Sem entrar em nenhuma crença religiosa sobre o que possa haver após a morte, o que vemos é uma luta ferrenha do ser humano (e de todas as demais espécies animais) em preservar a vida. Mesmo se considerando o suicídio (literal através do ato em si e lento, a partir de certas escolhas) uma possibilidade cogitada por alguns, o que prevalece mesmo é a vontade de viver.
Constatar essa afirmação é um tanto simples, já que existem bilhões de seres fazendo de tudo para vencer as doenças, as catástrofes naturais, as crises econômicas ou mesmo as desilusões amorosas. Sem dinheiro, mas vivo; sem estudo, mas vivo; sem família, mas vivo; sem amor, mas vivo. É como se houvesse em nosso código genético um dispositivo a nos impulsionar sempre para seguir adiante.
O que me deixa confuso é a definição do que possa ser vida. Nas últimas semanas a imprensa do mundo inteiro noticiou os capítulos finais do drama da família da italiana Eluana Englaro, de 37 anos, que desde os 20 (quando sofreu um acidente de carro) viveu em estado vegetativo num hospital, mantida através de máquinas. Seus familiares lutaram na Justiça por mais de dez anos para ter o direito de decidir pelo fim da vida de Eluana (o que ocorreu na última segunda-feira, dia 9). A população da Itália (e o restante do mundo) se divide entre os favoráveis ao direito à eutanásia e os contrários.
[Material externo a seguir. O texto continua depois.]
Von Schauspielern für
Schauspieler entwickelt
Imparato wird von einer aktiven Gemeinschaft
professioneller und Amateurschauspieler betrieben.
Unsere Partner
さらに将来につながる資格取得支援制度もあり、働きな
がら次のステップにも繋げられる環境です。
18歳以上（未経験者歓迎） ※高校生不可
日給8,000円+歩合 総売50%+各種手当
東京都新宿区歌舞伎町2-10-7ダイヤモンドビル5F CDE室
Essa história mostra com muita nitidez que a definição de vida está longe de um consenso. Acho que a italiana que viveu 17 anos em coma irreversível esteve neste período numa espécie de limbo do esquecimento – um lugar onde o espírito não consegue encontrar qualquer referência de existir. Ela não estava neste plano, experimentando o que se entende como plenitude da vida; quando muito sua tragédia se tornou uma referência para uma causa bastante polêmica. Também (em tese) não partiu para outro plano, no qual o espírito possa existir sem a “prisão” chamada corpo.
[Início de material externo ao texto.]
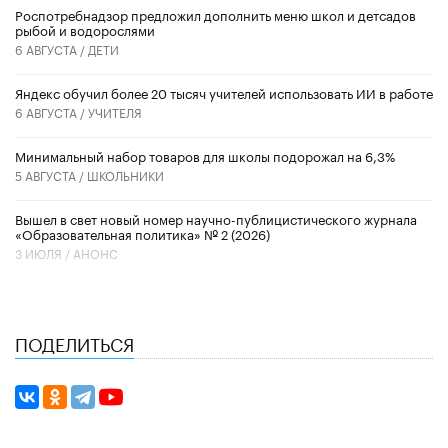
Роспотребнадзор предложил дополнить меню школ и детсадов
рыбой и водорослями
6 АВГУСТА /
ДЕТИ
​Яндекс обучил более 20 тысяч учителей использовать ИИ в работе
6 АВГУСТА /
УЧИТЕЛЯ
Минимальный набор товаров для школы подорожал на 6,3%
5 АВГУСТА /
ШКОЛЬНИКИ
Вышел в свет новый номер научно-публицистического журнала
«Образовательная политика» № 2 (2026)
3 ИЮЛЯ /
АНОНС
ПОДЕЛИТЬСЯ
Como quase todos os ocidentais, eu também não fui preparado para perder nada no plano físico. O que dizer, então, de uma perda com conotação mais espiritual, inexplicável, como a morte? Os povos orientais, por mais que tenham tanto medo de morrer como qualquer ocidental, lidam culturalmente com a morte de forma muito mais leve. Há entre eles até quem encontre motivos para festejar quando um ente querido se vai. Acredita-se que seu espírito esteja partindo para um estágio de existência bem melhor. Por esta visão, o espírito é como um pássaro que cai no Céu quando morre (uma referência ao título da música instrumental da banda portuguesa Madredeus – “Os pássaros quando morrem caem no Céu”). Seu vôo é muito mais alto e sublime se comparado aos vôos possíveis e limitados desta vida.
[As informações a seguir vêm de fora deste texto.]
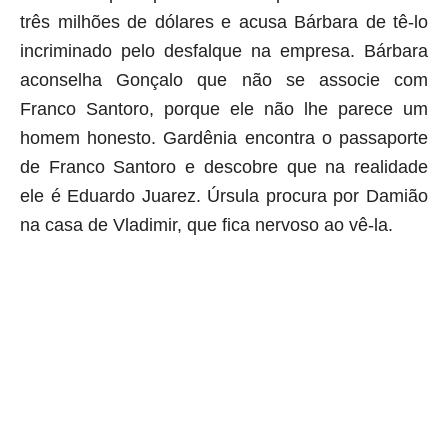
três milhões de dólares e acusa Bárbara de tê-lo
incriminado pelo desfalque na empresa. Bárbara
aconselha Gonçalo que não se associe com
Franco Santoro, porque ele não lhe parece um
homem honesto. Gardênia encontra o passaporte
de Franco Santoro e descobre que na realidade
ele é Eduardo Juarez. Úrsula procura por Damião
na casa de Vladimir, que fica nervoso ao vê-la.
aqui começa o anuncio (coloque cor branca sobre está frase)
Nosso pouco entendimento da morte nos faz erroneamente percebê-la de maneira sombria, mórbida. Sempre evitamos falar no assunto e quase sempre definhamos depois da partida de alguém que gostamos. Não se trata de defender a tese de que devamos abafar os sentimentos de tristeza e vazio por uma perda assim. Até porque a saudade é um dos efeitos do amor. O que nos falta é compreensão, disposição para entender melhor a dimensão da morte. Antes de alguém ser pai, filho, marido ou irmão, ele é um espírito que tem a sua própria trajetória a cumprir.
O destino de Eluana Englaro, que não teve a opção de escolha entre viver ou morrer, vale uma reflexão profunda do que realmente seja a essência da vida. Ao menos a que temos do lado de cá, antes de mergulharmos na misteriosa caverna do outro lado.